Although I have always enjoyed Mark Twain's work--his Diary of Adam and Eve is one of my favorites--I've never read Tom Sawyer. Recently I found a small book from the Barnes-Nobel collector's library and decided to read it. That particular issue is probably not the best to use, especially for a first introduction because it is badly edited and exhibits an inordinant number of spelling errors and misplaced words. Certainly for a volume one will use for quotations in any paper one writes a better copy, like the one above, would be more desireable.

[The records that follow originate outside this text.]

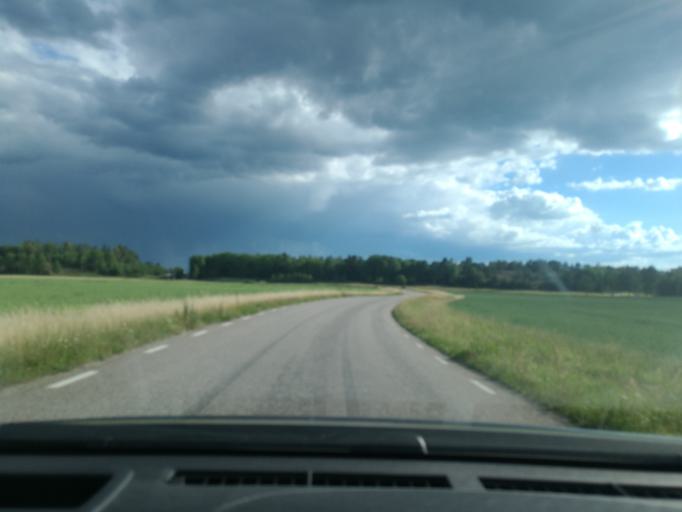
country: SE
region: Soedermanland
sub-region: Eskilstuna Kommun
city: Arla
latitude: 59.4175
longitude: 16.7056
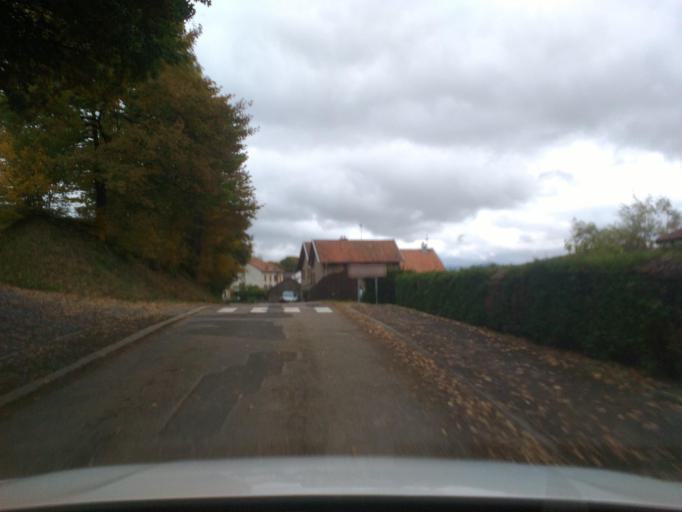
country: FR
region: Lorraine
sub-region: Departement des Vosges
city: Moyenmoutier
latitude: 48.3825
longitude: 6.9289
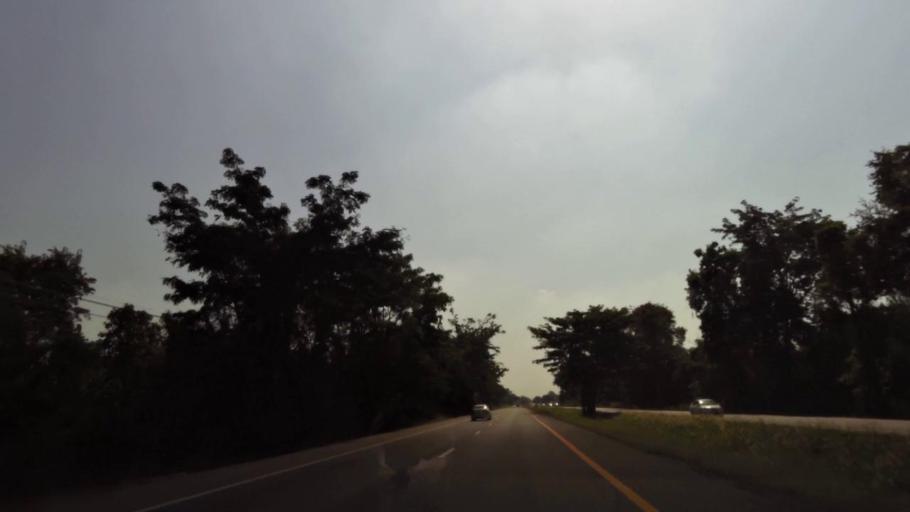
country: TH
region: Phichit
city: Bueng Na Rang
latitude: 16.2003
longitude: 100.1280
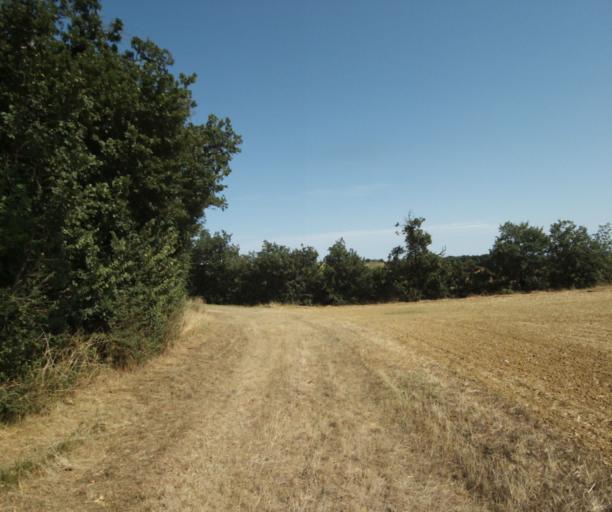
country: FR
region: Midi-Pyrenees
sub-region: Departement de la Haute-Garonne
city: Saint-Felix-Lauragais
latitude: 43.4393
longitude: 1.8459
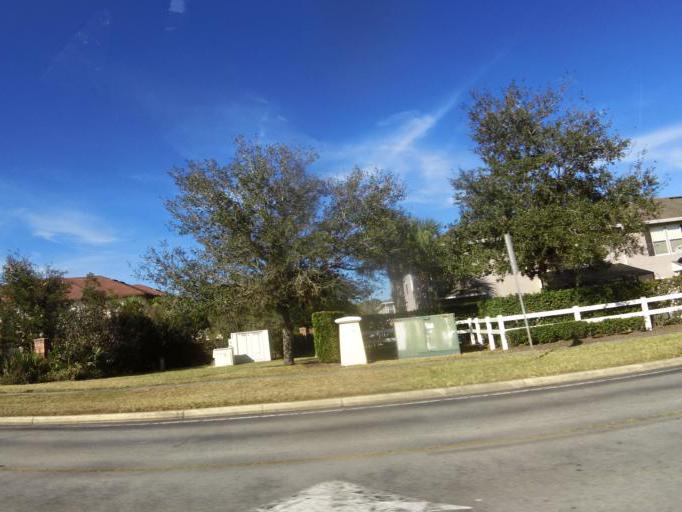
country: US
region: Florida
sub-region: Saint Johns County
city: Saint Augustine
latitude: 29.9248
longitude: -81.4059
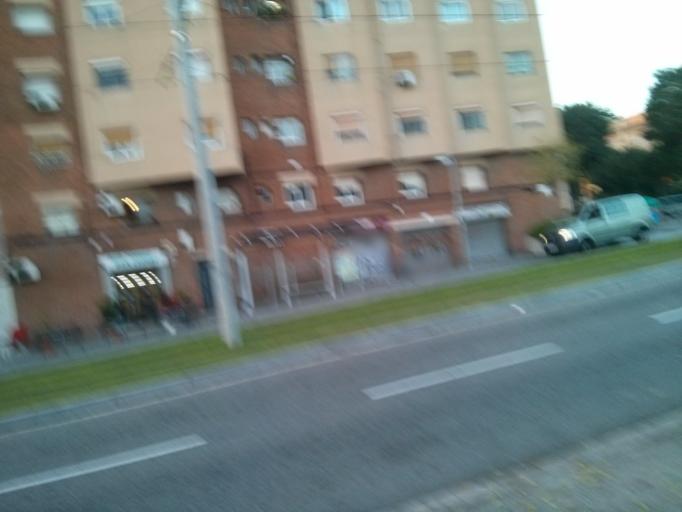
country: ES
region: Catalonia
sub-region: Provincia de Barcelona
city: Esplugues de Llobregat
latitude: 41.3763
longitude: 2.1036
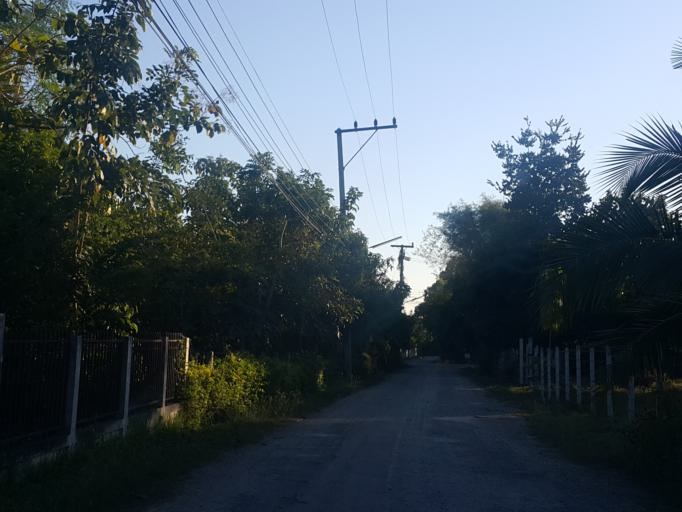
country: TH
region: Chiang Mai
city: San Sai
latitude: 18.8763
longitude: 99.1626
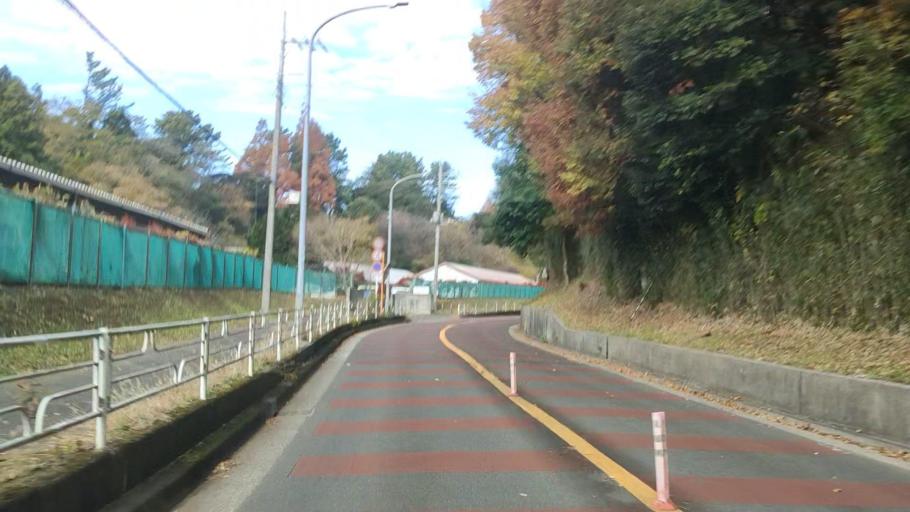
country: JP
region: Kanagawa
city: Yokohama
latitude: 35.4404
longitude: 139.5446
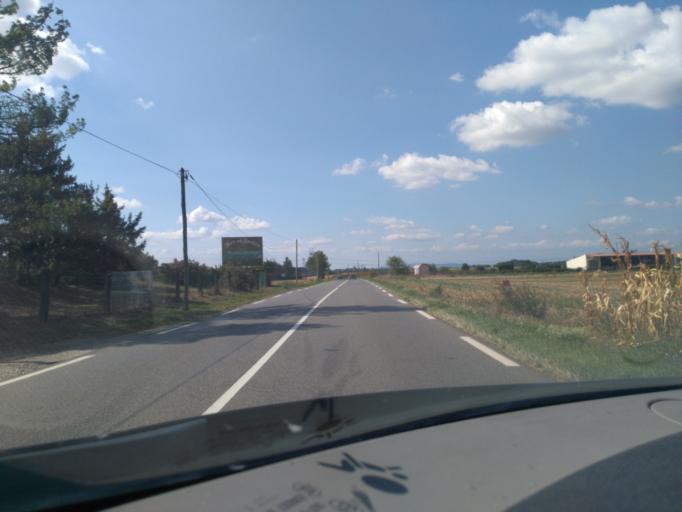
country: FR
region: Rhone-Alpes
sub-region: Departement du Rhone
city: Saint-Bonnet-de-Mure
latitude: 45.7235
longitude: 5.0415
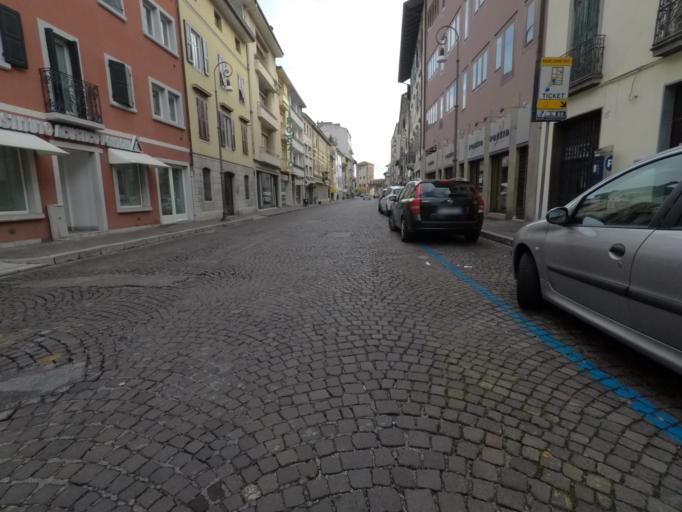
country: IT
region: Friuli Venezia Giulia
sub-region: Provincia di Udine
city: Udine
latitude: 46.0593
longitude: 13.2427
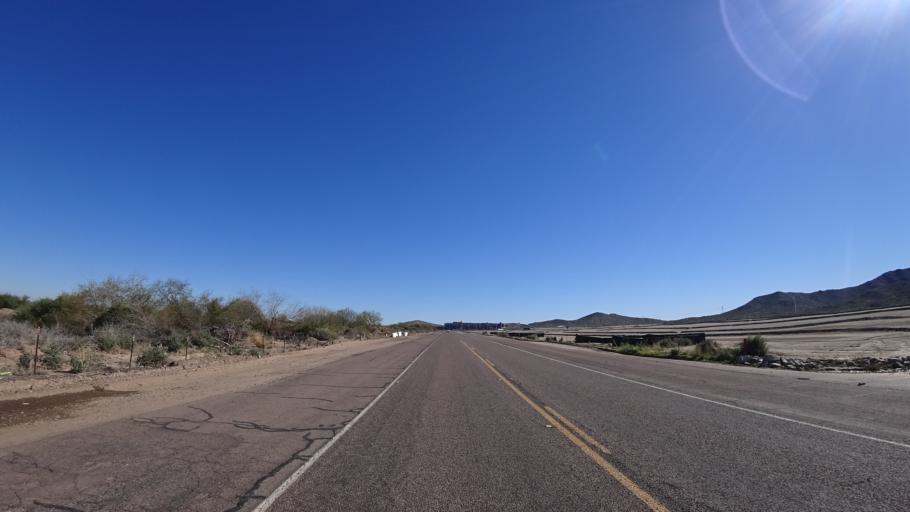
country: US
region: Arizona
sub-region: Maricopa County
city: Avondale
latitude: 33.3756
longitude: -112.3318
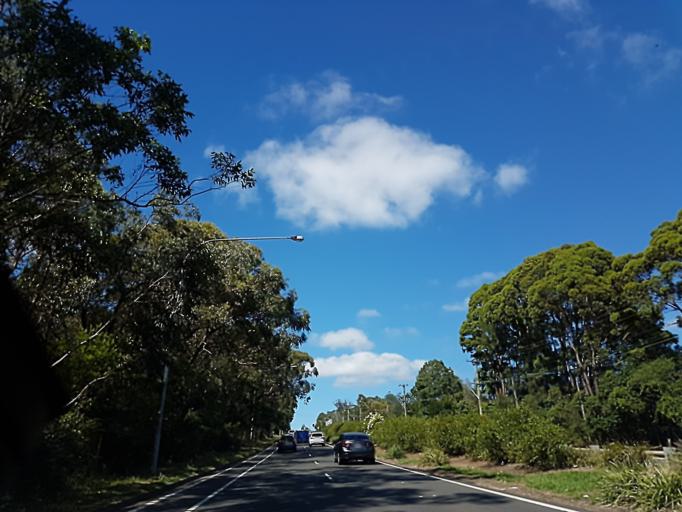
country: AU
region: New South Wales
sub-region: Warringah
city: Davidson
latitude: -33.7138
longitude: 151.2173
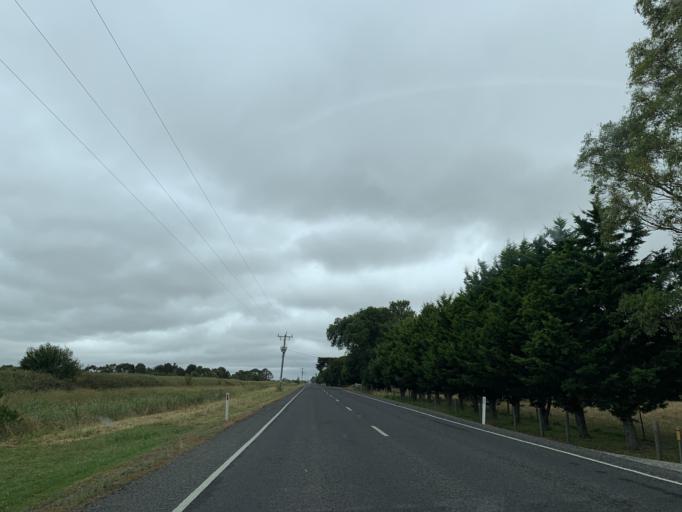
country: AU
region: Victoria
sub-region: Cardinia
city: Pakenham South
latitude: -38.1834
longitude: 145.6043
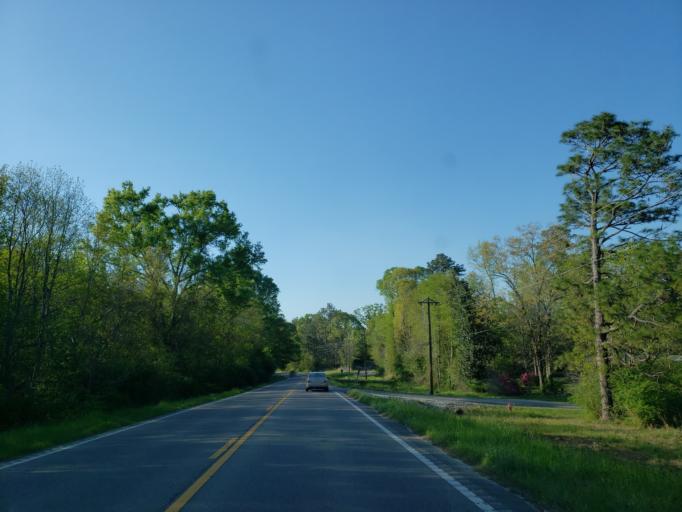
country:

Despite his depression in later years, Mark Twain captures the sly sense of humor and dry wit that is a characteristic of American humorous writers: O'Henry and Will Rogers, among them. This is well illlustrated in Tom Sawyer, a novel about being a kid, not just in the 1880s but any time. Twain gets right into the heart and mind of childhood, it's myths, superstitions, trials and victories, even it's great philosophies: "He had discovered a great law of human action, without knowing it, namely, that in order to make a man or a boy covet a thing, it is only necessary to make the thing difficult to attain (p. 25)." (The latter a gloss on the whitewashing of Aunt Polly's fence.)
Truly a Twain and truly a joy.
For THOSE WRITING PAPERS: in English literature. How might Twain stack up against a modern humorist? What types of things make this a "dated" work? Why does that datedness appeal to many readers. How is Tom like modern children? Mark Twain was an adult when he wrote the book. Do you think that that fact makes the story less about a child and how he views the world and more about how an adult remembers being a child? Watch a film about Tom Sawyer. How has Hollywood reworked the story? Does seeing some of Tom's adventures help one enjoy them more? Or does getting "inside his head" through the book make it more enjoyable?